As the woefully misguided plot to nowhere presses on, the film frequently forgets it's even trying to be funny. With the clock—and bomb—ticking down, Nick grows ever more dismayed as he faces his own mortality. Once the afterthought of a bank heist is finished, there's no less than a deadly car chase and a kidnapping before shootouts take over. "I'm gonna put a bullet in that asshole's face!" warns ruthless assassin Chango (Michael Pena). Soon enough, people are brutally shot in the neck and in the stomach. One is beat over the head with a gun. Another person is lit on fire with a flamethrower and writhes around in agony on the asphalt. A bomb detonates in a car with likely fatal results. As the sobering violence heats up, there is not a second's regard for human life or the consequences of such horrid actions.

The only explanation for Jesse Eisenberg following up his Oscar-nominated role in 2010's "The Social Network" with a part that even David Spade would have second thoughts about accepting is his devotion and trust in a filmmaker who previously gave him his first major commercial success.
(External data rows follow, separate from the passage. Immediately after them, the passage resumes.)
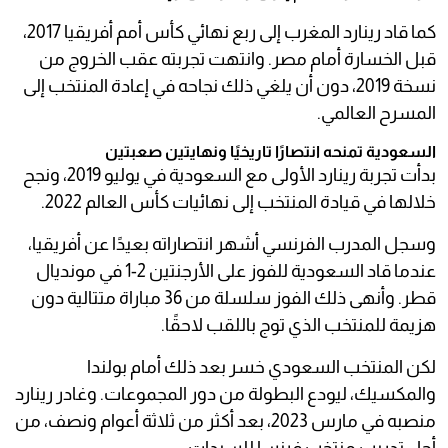
كما قاد رينارد المغرب إلى ربع نهائي كأس أمم أفريقيا 2017،
قبل الخسارة أمام مصر. وانتهت تجربته عقب الخروج من
نسخة 2019، دون أن يلغي ذلك نجاحه في إعادة المنتخب إلى
المسرح العالمي.
السعودية تمنحه انتصارًا تاريخيًا ونهايتين صعبتين
بدأت تجربة رينارد الأولى مع السعودية في يوليو 2019، ونجح
خلالها في قيادة المنتخب إلى نهائيات كأس العالم 2022.
وسجل المدرب الفرنسي أشهر انتصاراته بعيدًا عن أفريقيا،
عندما قاد السعودية للفوز على الأرجنتين 2-1 في مونديال
قطر. وأنهى ذلك الفوز سلسلة من 36 مباراة متتالية دون
هزيمة للمنتخب الذي توج باللقب لاحقًا.
لكن المنتخب السعودي خسر بعد ذلك أمام بولندا
والمكسيك، ليودع البطولة من دور المجموعات. وغادر رينارد
منصبه في مارس 2023، بعد أكثر من ثلاثة أعوام ونصف، من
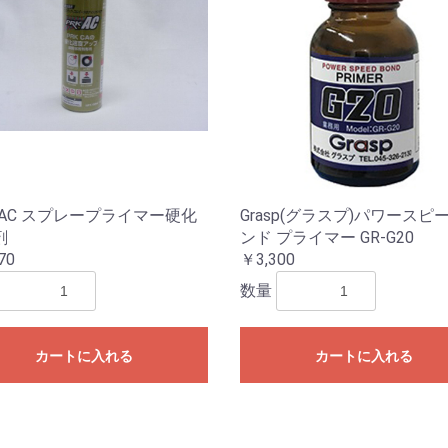
-AC スプレープライマー硬化
Grasp(グラスプ)パワースピ
剤
ンド プライマー GR-G20
70
￥3,300
数量
カートに入れる
カートに入れる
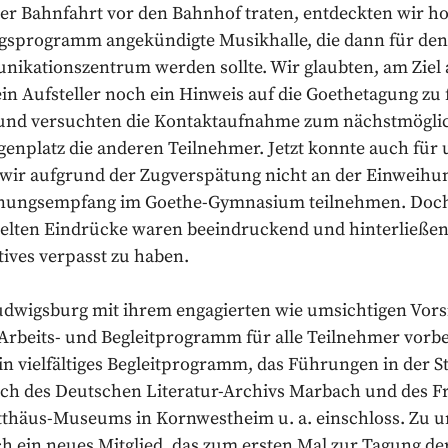
ger Bahnfahrt vor den Bahnhof traten, entdeckten wir h
gsprogramm angekündigte Musikhalle, die dann für de
nikationszentrum werden sollte. Wir glaubten, am Zie
in Aufsteller noch ein Hinweis auf die Goethetagung zu 
 und versuchten die Kontaktaufnahme zum nächstmögl
genplatz die anderen Teilnehmer. Jetzt konnte auch fü
wir aufgrund der Zugverspätung nicht an der Einweihun
nungsempfang im Goethe-Gymnasium teilnehmen. Doch 
lten Eindrücke waren beeindruckend und hinterließen 
ives verpasst zu haben.
udwigsburg mit ihrem engagierten wie umsichtigen Vorsi
 Arbeits- und Begleitprogramm für alle Teilnehmer vorb
n vielfältiges Begleitprogramm, das Führungen in der S
ch des Deutschen Literatur-Archivs Marbach und des Fri
thäus-Museums in Kornwestheim u. a. einschloss. Zu 
ch ein neues Mitglied, das zum ersten Mal zur Tagung de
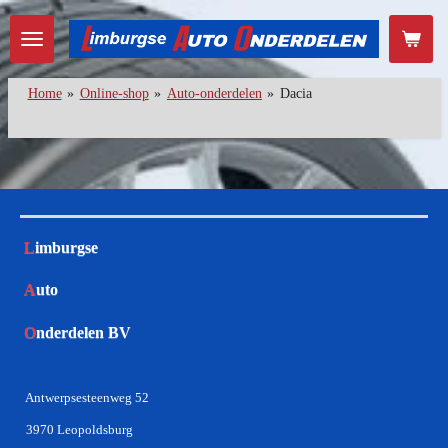
Ga
direct
naar
de
Home
»
Online-shop
»
Auto-onderdelen
»
Dacia
hoofdinhoud
L
imburgse
A
uto
O
nderdelen BV
Antwerpsesteenweg 52
3970 Leopoldsburg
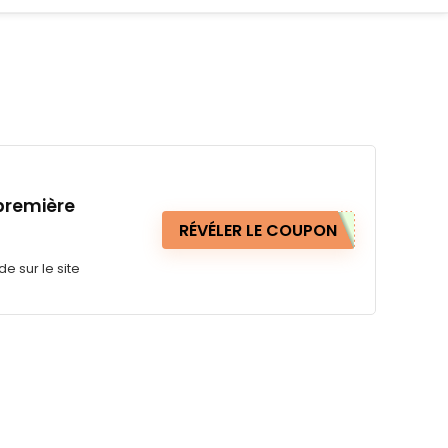
 première
RÉVÉLER LE COUPON
 sur le site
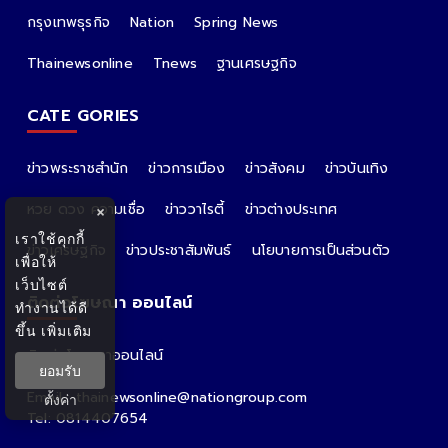
กรุงเทพธุรกิจ
Nation
Spring News
Thainewsonline
Tnews
ฐานเศรษฐกิจ
CATE GORIES
ข่าวพระราชสำนัก
ข่าวการเมือง
ข่าวสังคม
ข่าวบันเทิง
หวย ดวง ความเชื่อ
ข่าววาไรตี้
ข่าวต่างประเทศ
×
เราใช้คุกกี้
ข่าวเศรษฐกิจ
ข่าวประชาสัมพันธ์
นโยบายการเป็นส่วนตัว
เพื่อให้
เว็บไซต์
ติดต่อโฆษณา ออนไลน์
ทำงานได้ดี
ขึ้น
เพิ่มเติม
ติดต่อโฆษณาออนไลน์
ยอมรับ
คุณอ้อ
Email : thainewsonline@nationgroup.com
ตั้งค่า
Tel: 0814407654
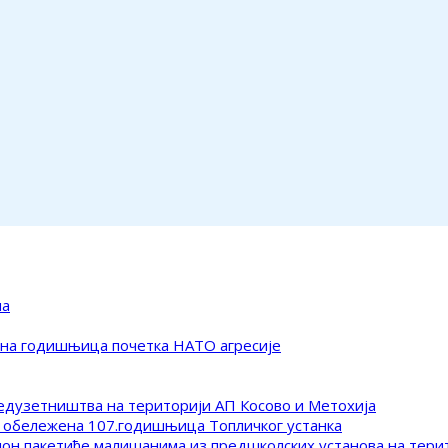
ма
ена годишњица почетка НАТО агресије
редузетништва на територији АП Косово и Метохија
 обележена 107.годишњица Топличког устанка
клон пакетиће малишанима из предшколских установа на тер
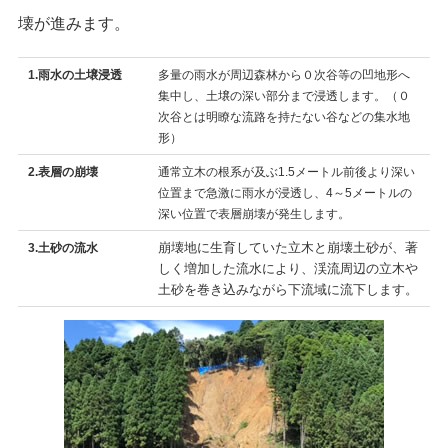
壊が進みます。
1.雨水の土壌浸透
多量の雨水が周辺森林から０次谷等の凹地形へ
集中し、土壌の深い部分まで浸透します。（０
次谷とは明瞭な流路を持たない谷などの集水地
形）
2.表層の崩壊
通常立木の根系が及ぶ1.5メートル前後より深い
位置まで急激に雨水が浸透し、4～5メートルの
深い位置で表層崩壊が発生します。
崩壊地に生育していた立木と崩壊土砂が、著
3.土砂の流水
しく増加した流水により、渓流周辺の立木や
土砂を巻き込みながら下流域に流下します。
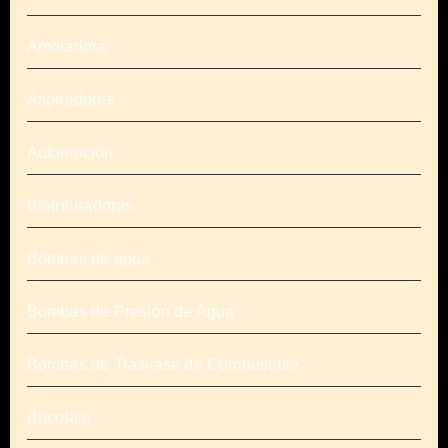
Amoladora
Aspiradores
Automoción
Biotrituradoras
Bombas de agua
Bombas de Presión de Agua
Bombas de Trasvase de Combustible
Bricolaje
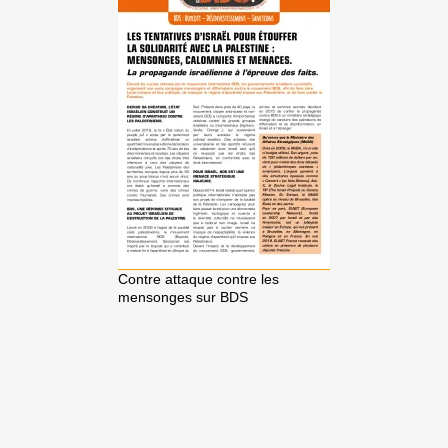
Contre attaque contre les
mensonges sur BDS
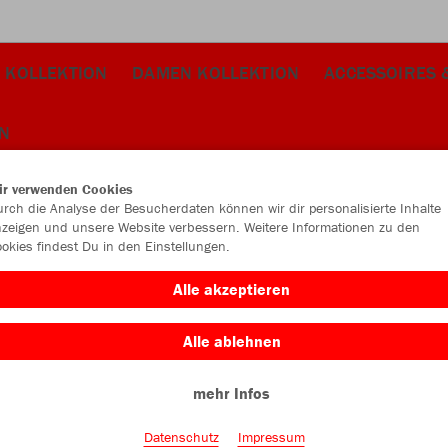
 KOLLEKTION
DAMEN KOLLEKTION
ACCESSOIRES 
N
ir verwenden Cookies
rch die Analyse der Besucherdaten können wir dir personalisierte Inhalte
zeigen und unsere Website verbessern. Weitere Informationen zu den
okies findest Du in den Einstellungen.
JAK
Alle akzeptieren
2.0
Alle ablehnen
schwarz
mehr Infos
Datenschutz
Impressum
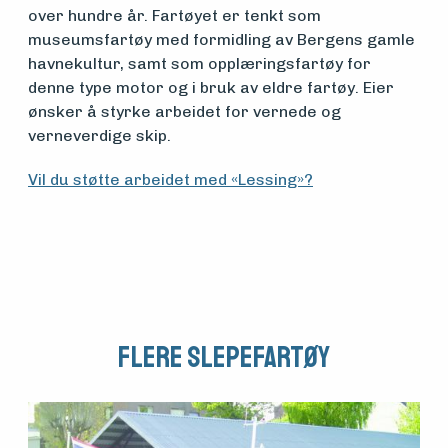
over hundre år. Fartøyet er tenkt som
museumsfartøy med formidling av Bergens gamle
havnekultur, samt som opplæringsfartøy for
denne type motor og i bruk av eldre fartøy. Eier
ønsker å styrke arbeidet for vernede og
verneverdige skip.
Vil du støtte arbeidet med «Lessing»?
Flere Slepefartøy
Reading the script must not have been on his list of priorities, because there's just no way any value could be deemed from its pages. "30 Minutes or Less" is distasteful and putrid, so disillusioned and amateurish that it can't even be bothered to properly wrap up its loose plot treads. Instead, when it finally hits a brick wall, it simply gives up altogether and ends. "I just want this goddamn day to be over!" exclaims Chet midway through. He would have been wise to replace "day" with "movie."